Mais do que construir um drama cênico competente a partir de fatos, esse tear de três eventos notórios permite que o texto de 'O Rei da TV' encontre novidade não no que traz em primeiro plano, mas no que ganha em sua camada subjetiva. Assim, Silvio Santos e Senor Abravanel se tornam personas distintas e conflitantes, eventualmente transformando-se em protagonistas de cenários farsescos saídos de suas próprias cabeças. Esses delírios psicológicos, todos cuidadosamente atrelados aos três momentos históricos que norteiam a trama, são representados em tela com uma criatividade irresistível sob tutela da direção de Marcus Baldini ('Bruna Surfistinha') Carol Minêm ('Macho Macho Man') e Julia Jordão ('O Negócio') e da equipe técnica igualmente capaz que comandaram. Só uma sequência musical diretamente inspirada no clássico videoclipe "Weapon of Choice", estrelado por Christopher Walken, já basta como exemplo para o trabalho inspirado do grupo.

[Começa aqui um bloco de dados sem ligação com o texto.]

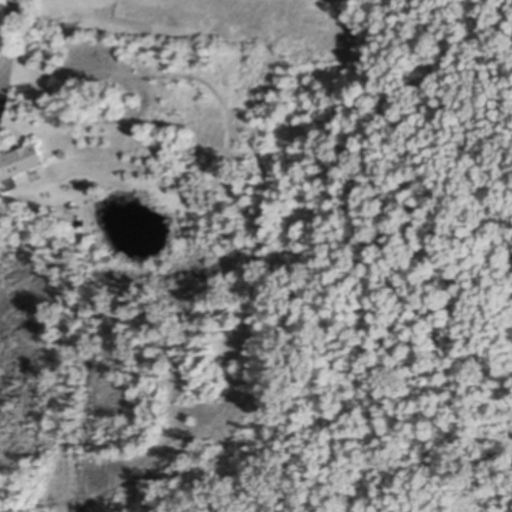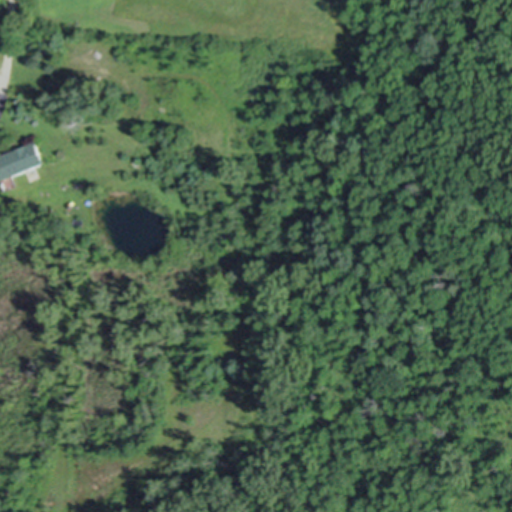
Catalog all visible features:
road: (6, 45)
building: (20, 157)
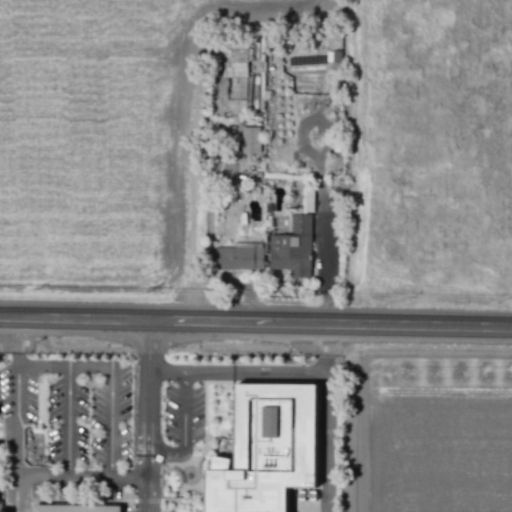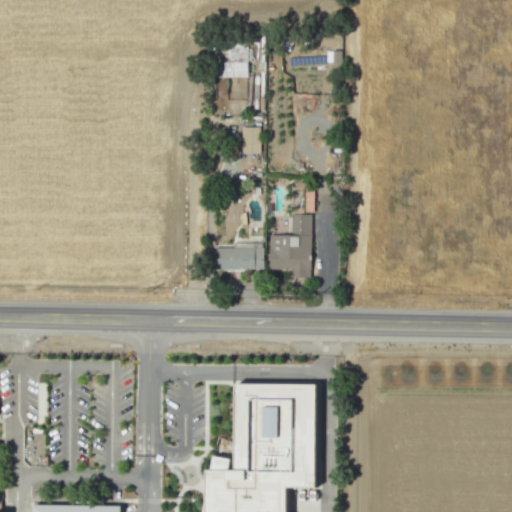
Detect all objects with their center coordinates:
building: (249, 140)
building: (307, 199)
road: (208, 218)
road: (189, 224)
building: (291, 247)
building: (238, 257)
road: (320, 257)
road: (10, 317)
road: (266, 323)
road: (19, 341)
road: (148, 345)
road: (44, 366)
road: (90, 367)
road: (306, 371)
road: (68, 421)
road: (111, 422)
road: (143, 423)
road: (183, 431)
crop: (434, 432)
road: (16, 434)
building: (265, 449)
building: (263, 450)
road: (42, 475)
road: (106, 476)
road: (144, 485)
road: (144, 503)
road: (15, 508)
building: (74, 508)
building: (75, 508)
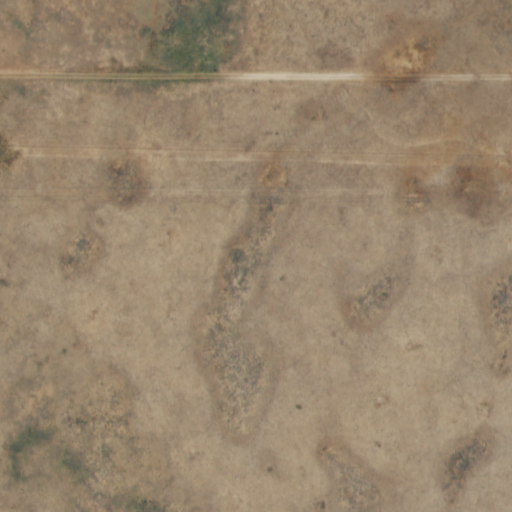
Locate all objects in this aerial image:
road: (256, 24)
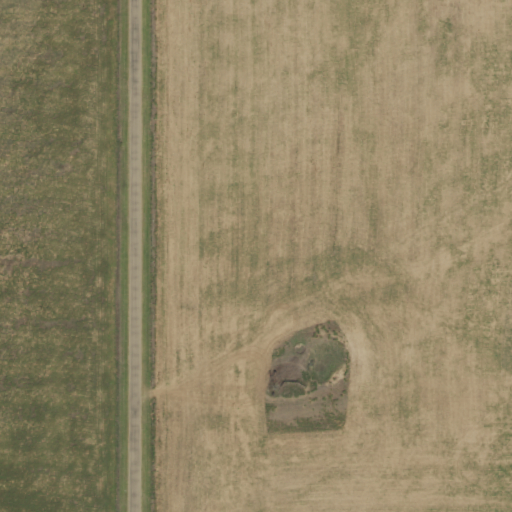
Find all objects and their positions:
road: (135, 256)
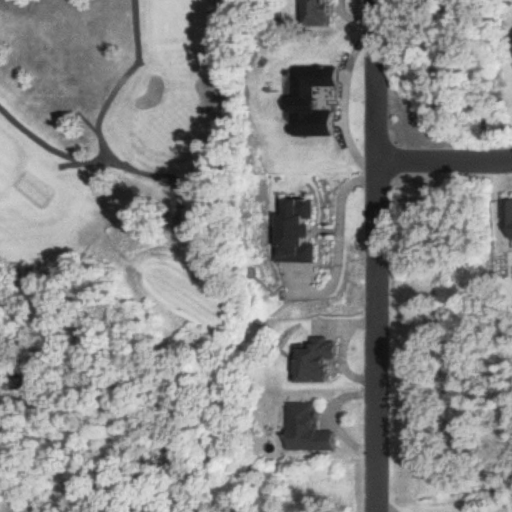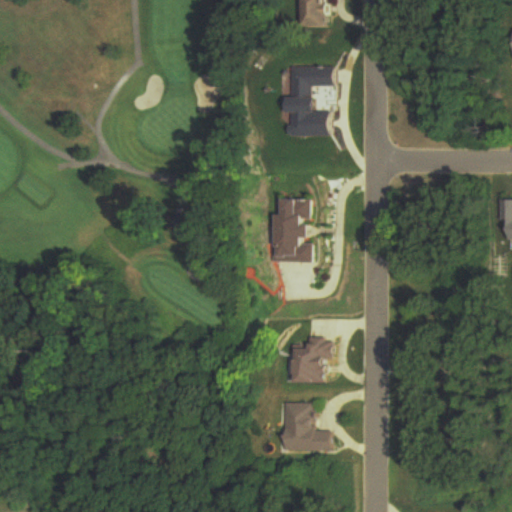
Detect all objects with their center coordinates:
building: (321, 14)
road: (341, 100)
building: (312, 103)
road: (442, 169)
road: (339, 203)
building: (508, 212)
building: (302, 235)
park: (124, 236)
road: (371, 256)
building: (317, 362)
building: (309, 430)
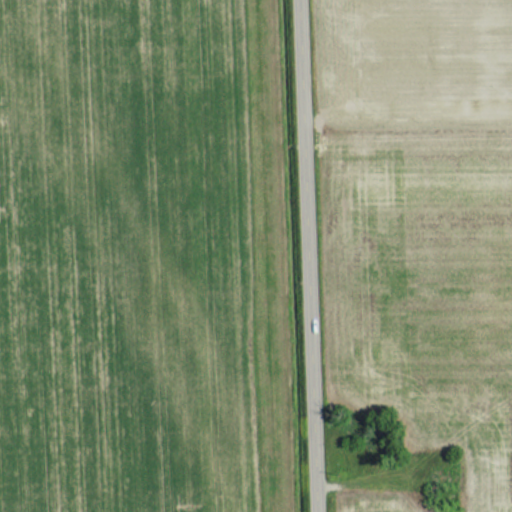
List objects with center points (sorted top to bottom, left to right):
crop: (424, 225)
road: (308, 256)
crop: (125, 259)
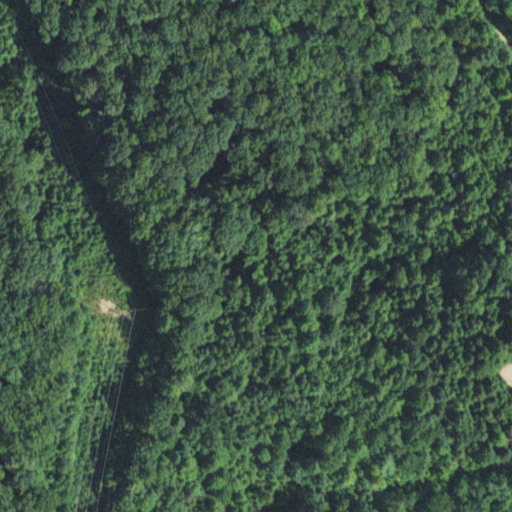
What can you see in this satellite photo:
power tower: (124, 306)
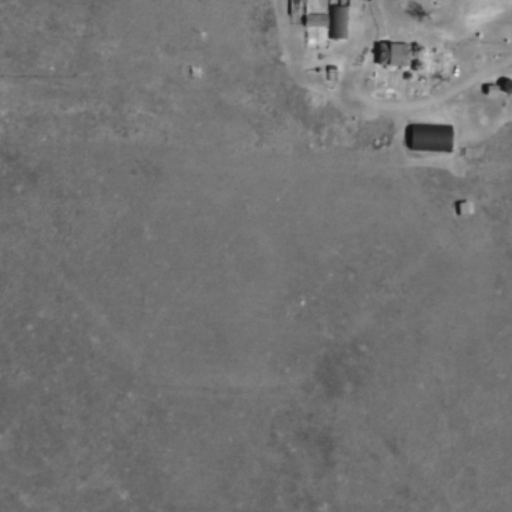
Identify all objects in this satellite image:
building: (296, 3)
building: (316, 11)
building: (305, 12)
building: (337, 16)
building: (337, 19)
building: (391, 51)
building: (392, 51)
building: (505, 81)
building: (507, 82)
road: (381, 104)
building: (428, 129)
building: (429, 134)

Assim, a série foge do lugar-comum ao optar por retratar a complexidade de Silvio Santos não só em ações, tampouco apenas em diálogos, mas também em sequências visuais assumidamente surrealistas e que flertam com tons e gêneros dissonantes aos propostos inicialmente pela produção. Em uma divagação sobre a idoneidade do Baú da Felicidade, por exemplo, Silvio escapa para uma fantasia perturbadora em que uma criança discute com a Vovó Mafalda sobre fraude. Quando começa a pensar em sua própria ruína, ele é visitado por visões do banco do humorístico 'A Praça É Nossa', por um conflito com a personagem da Velha Surda, e por uma bizarra recriação das pragas bíblicas do Egito. E, quando enfim precisa enfrentar seus erros, é forçado a confrontar fantasmas do passado reencarnados à sua frente, ora em um baú de metal em lenta inundação, ora em uma sala de cirurgias abandonada.

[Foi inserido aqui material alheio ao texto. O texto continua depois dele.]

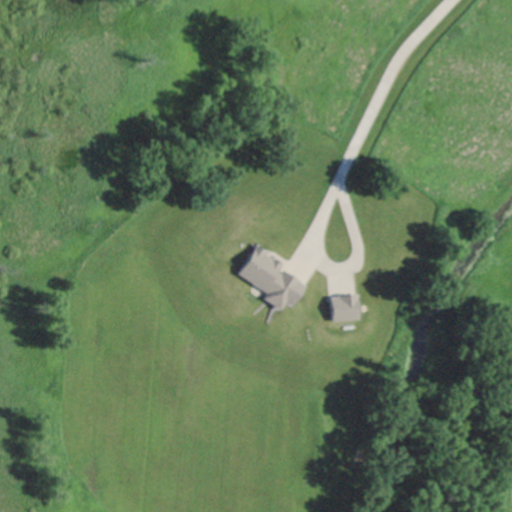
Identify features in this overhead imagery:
road: (330, 176)
building: (266, 277)
building: (271, 279)
building: (340, 305)
building: (343, 307)
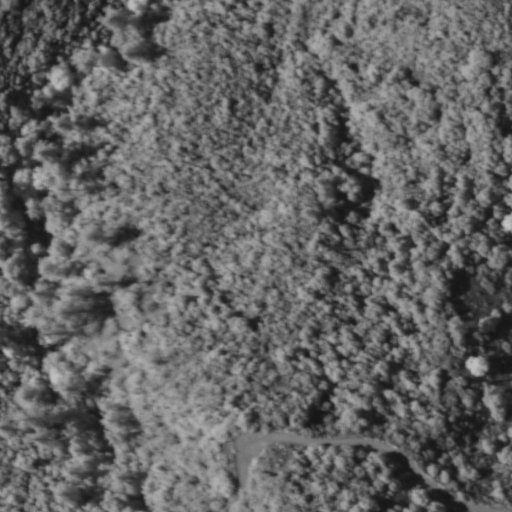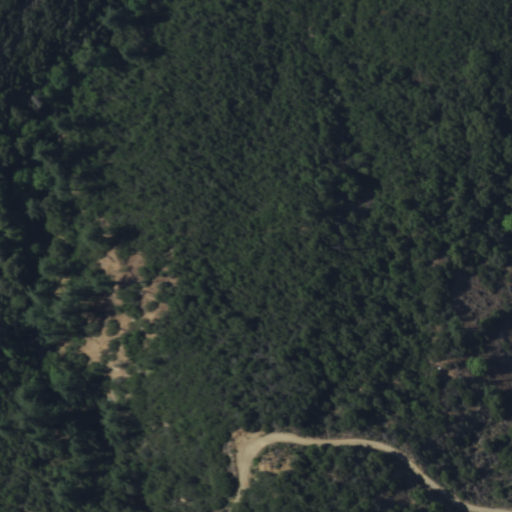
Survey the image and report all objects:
road: (351, 440)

É empolgante ver uma produção nacional tão afinada em levar a cabo decisões assim, no limite do disruptivo. Apesar do risco, em todo momento 'O Rei da TV' parece blindada de qualquer dissonância criativa, seja em sua minuciosa direção de arte — que merece ser citada primeiro pois recria com enorme eficiência econômica e grande esmero estético diferentes décadas, cenários históricos da TV e figuras populares inesquecíveis — em seu trabalho de som, em sua fotografia ou em suas performances.

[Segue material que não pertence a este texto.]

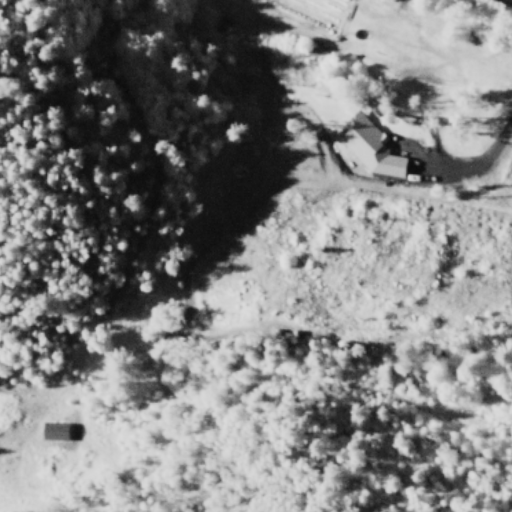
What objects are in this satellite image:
building: (369, 146)
building: (54, 431)
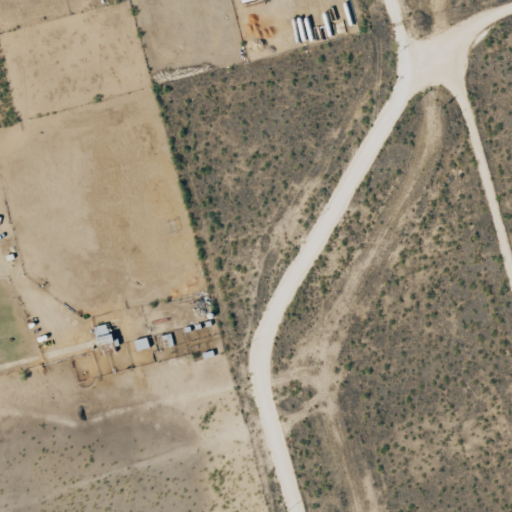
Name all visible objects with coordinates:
building: (239, 0)
road: (411, 32)
road: (318, 230)
building: (100, 334)
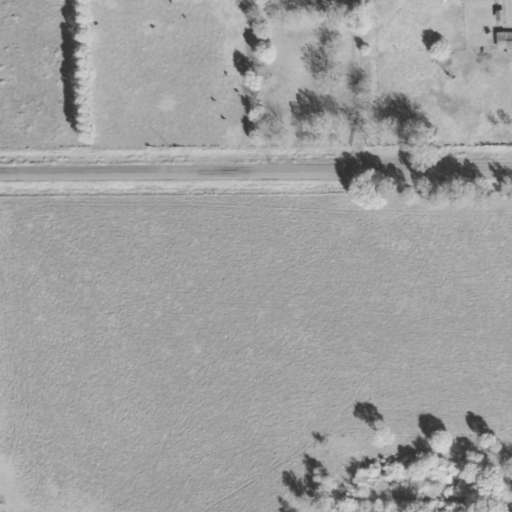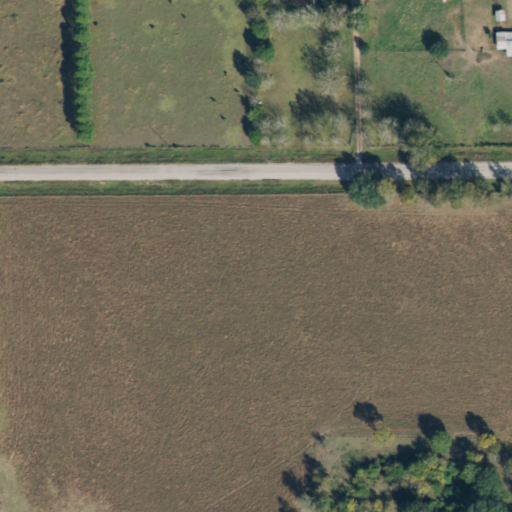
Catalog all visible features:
building: (308, 2)
building: (506, 43)
road: (256, 167)
road: (15, 339)
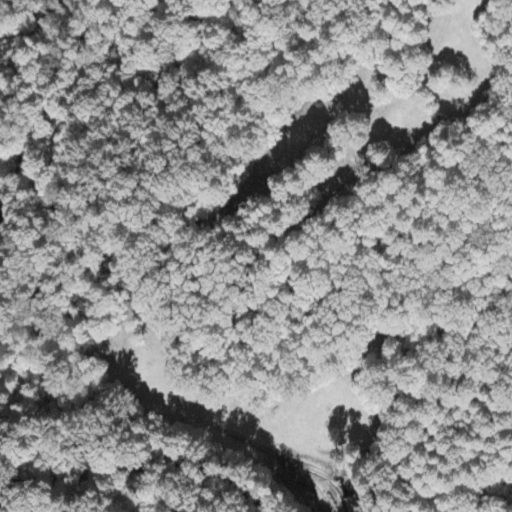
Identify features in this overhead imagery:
road: (47, 322)
road: (97, 476)
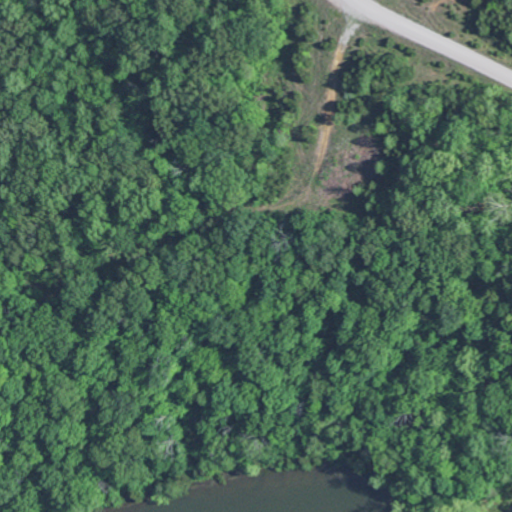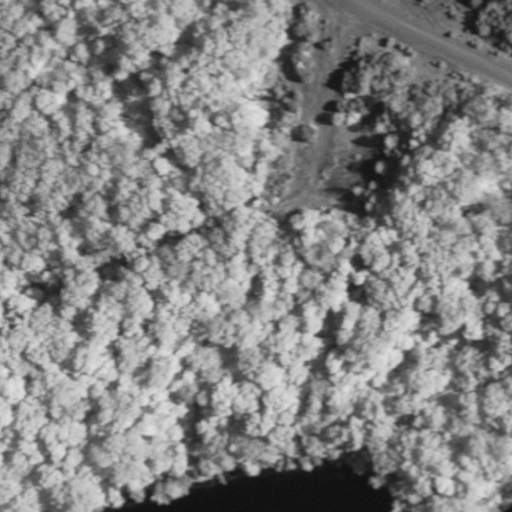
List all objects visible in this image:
road: (433, 41)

Falando nisso, José Rubens Chachá, Mariano Mattos Martins e Guilherme Reis vivem Senor e Silvio em sua maturidade, início de sucesso e infância, respectivamente, e os três conseguem balancear com sensibilidade suas próprias características artísticas e as marcas caricatas do ícone. Há uma certa ousadia na ideia de fugir tanto da imitação de Silvio quanto faz 'O Rei da TV', mas a decisão se torna um acerto justamente porque o trio nunca permite que uma ou outra marca do padrão de fala icônico do apresentador desapareça por completo. Eles aparecem à vontade em tela, mas só porque foram capazes de vestir o Silvio-caricatura, despi-lo e mergulhar no Silvio que eles mesmos construíram — e que, apesar de suas inerentes diferenças, funciona muito bem em conjunto.